The ADME and PK studies discussed in this chapter are now an integral part of the drug discovery efforts in Africa where they guide medicinal chemistry and pharmacology in the design and eventual selection of candidate drugs predicted to be safe and efficacious in humans. Figure 7.14 shows the new paradigm of drug discovery where ADME and PK have evolved from descriptive sciences to predictive sciences that are contributing to the reduction of attrition rates of new chemical entities. For the pharmaceutical industry, integration of DMPK in drug discovery and development has successfully addressed this parameter as a hurdle in this complex and expensive process. It has left issues of therapeutic efficacy and toxicity as outstanding causes of high attrition rates of new chemical entities. Continued ADMET/PK research is needed to tease out its contribution to the continuing challenge of poor efficacy and idiosyncratic reactions associated with some new chemical entities.
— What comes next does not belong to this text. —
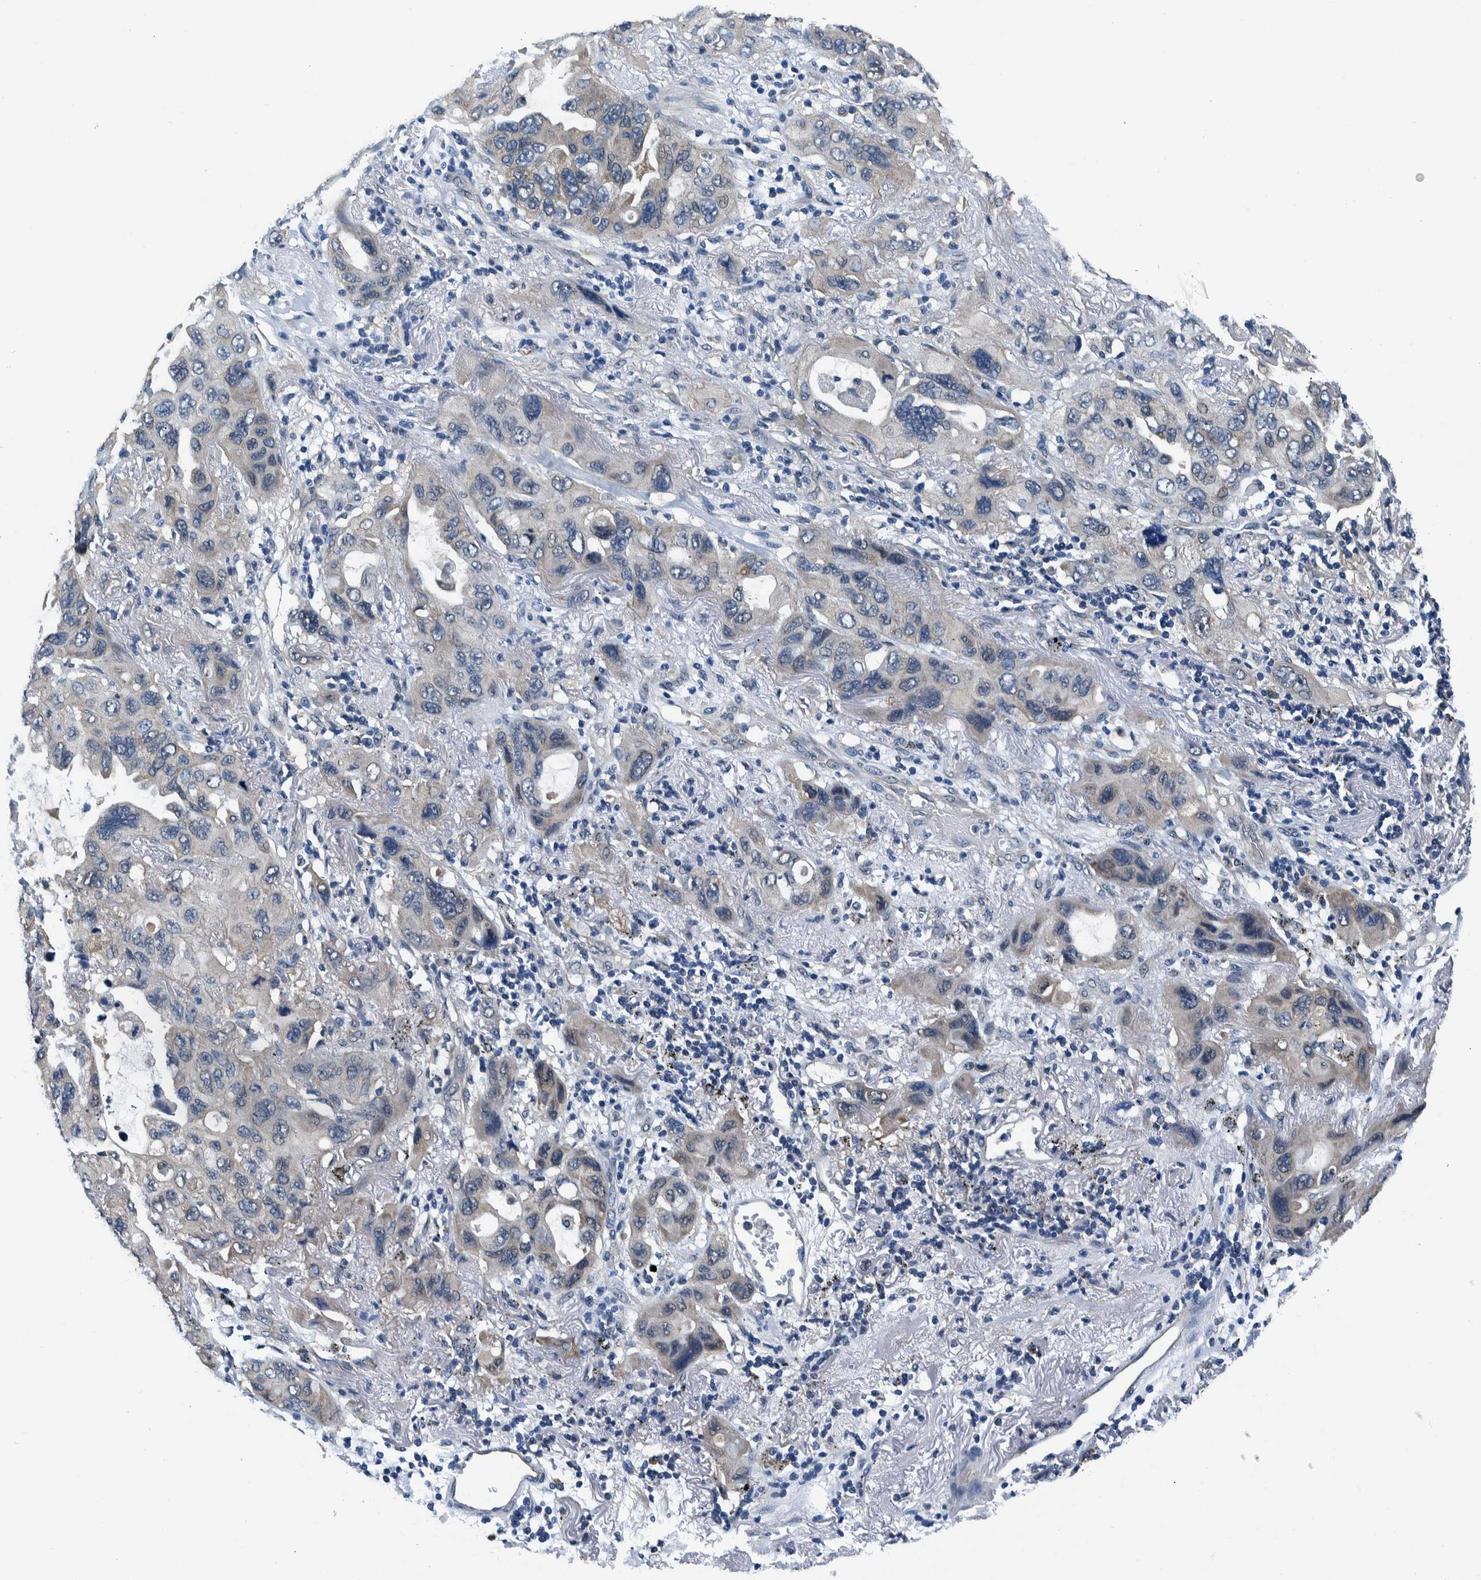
{"staining": {"intensity": "weak", "quantity": "25%-75%", "location": "cytoplasmic/membranous"}, "tissue": "lung cancer", "cell_type": "Tumor cells", "image_type": "cancer", "snomed": [{"axis": "morphology", "description": "Squamous cell carcinoma, NOS"}, {"axis": "topography", "description": "Lung"}], "caption": "DAB immunohistochemical staining of lung cancer demonstrates weak cytoplasmic/membranous protein staining in approximately 25%-75% of tumor cells.", "gene": "NIBAN2", "patient": {"sex": "female", "age": 73}}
For Africa, there is need to have more laboratories and institutions with knowledge and technical capacity to provide ADME/PK support to drug discovery projects. The successful effort at AiBST can be used as a template for the promotion of ADMET/PK on the continent. Drug discovery activities in Africa are projected to increase in the framework of the African Network for Drug and Diagnostic Innovation (ANDI) which was recently initiated (http://www.andi-africa.org). AiBST will contribute to ANDI projects through support of medicinal chemistry- and pharmacology-driven projects with ADME/PK input and services. New applications of ADME/PK towards the safe and efficacious use of herbal medicines are also under development at AiBST. Preliminary studies have resulted in the setup of in vitro and in vivo platforms for the evaluation of herbal medicines for drug–herb metabolic interactions [15]. In yet another innovative approach, we have initiated collaborations with medicinal chemists in implementing ADMET-guided drug discovery from natural products and through rescuing of old drugs by addressing their ADMET liabilities [16]. Our work on amodiaquine aims at addressing the toxicity issues associated with the antimalarial whilst our work on praziquantel aims at addressing the issue of low oral bioavailability associated with this antischistosomicide. With respect to pharmacogenetics of drug metabolism, our work is showing that for some drugs such as efavirenz, the genetic polymorphism of CYP2B6, the enzyme responsible for the drug’s metabolism and elimination, could be a clinically relevant biomarker in personalising the treatment of HIV/AIDS patients. These developments are further expanding the utility of ADMET/PK in drug discovery, development and rational clinical use of medicines.